You, like so many others, miss the point. You're saying this because when you read something, you know the source. As the article outlined, when Republicans who whine about the "liberal" press read stories without knowing the source, they had no problem with it. It was only when they knew the source that suddenly there was bias.

This could be demonstrated time and again by doing the same study on the street. Take a story from the "failing" New York Times*, present it to people and ask them their opinion of the article as far as how much they trust the story. I would guarantee those who are spoonfed by the Fox tabloid and Rush would hate the article and claim it's biased, yet if those same people weren't told it was from the Times, they would more than likely say the article was good.

* This is the same "failing" Times which the con artist says repeatedly lies and is "fake", yet when the Times put out an article about Rosenstein supposedly contemplating wearing a wire, suddenly it's a credible story which needs to be looked into.

Bias. It's a thing.
 
Many years ago, as part of an evening class discussing Popular Culture, the class members were asked to collect and analyse news reports on a specified day.

Between us, we watched all main TV news programmes, listened to Radio News, and bought every newspaper for that day.

Our conclusions:

The TV and Radio News covered the fewest stories and were the most biased in their selection and presentation.

Even the newspapers we had considered in advance to be the most skewed in their coverage reported the basic facts reasonably accurately. What was biased was the editorial or comment on those facts. The difference between the so-called quality papers and the popular 'rabble-rousing' ones was in the commentary, not the facts.

Of course what each paper considered newsworthy had differed. Some had far more on soap characters, famous personalities and scandal-raking, but all had serious news that went beyond the UK. Even the most lurid newspaper had four times as many serious news items than any TV channel.

We had to discount one 'newspaper' which featured many pages of tits and bums but even that one had three more news items than a TV news hour.

I think it's not what you read, but how critically you read it.

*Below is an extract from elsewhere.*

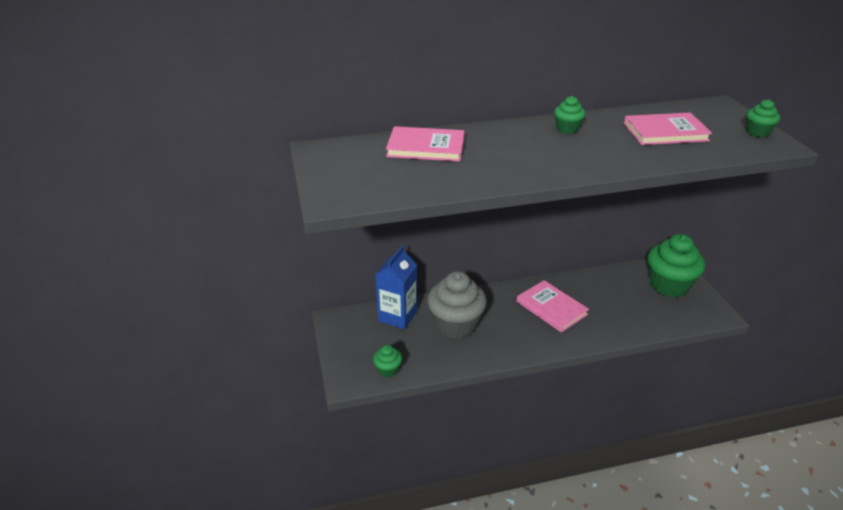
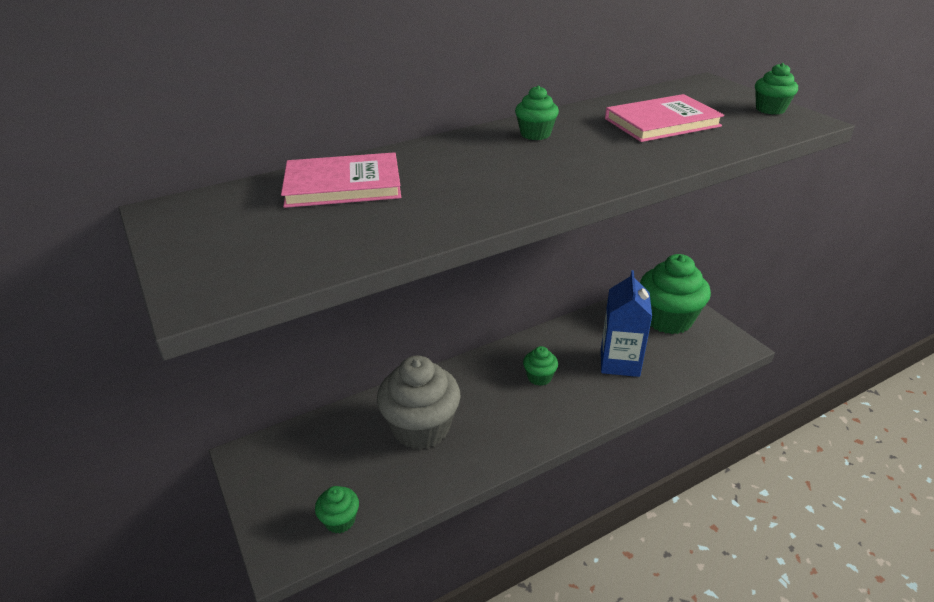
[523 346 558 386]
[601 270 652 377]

If you only watch TV news you are more likely to get a selective and biased view compared with almost any newspaper.
 
All well and good but my own personal experiences from many interactions with the media over my working life have taught me to to take any news story, print or tv, with a grain of salt. They will always omit facts when those facts don't fit their own agenda and their agenda is usually around what sells, not what the facts are.

Reporting things based on what sells is the vice of the mainstream press; this thread is about those other outlets that also base it on political bias -- and their fans.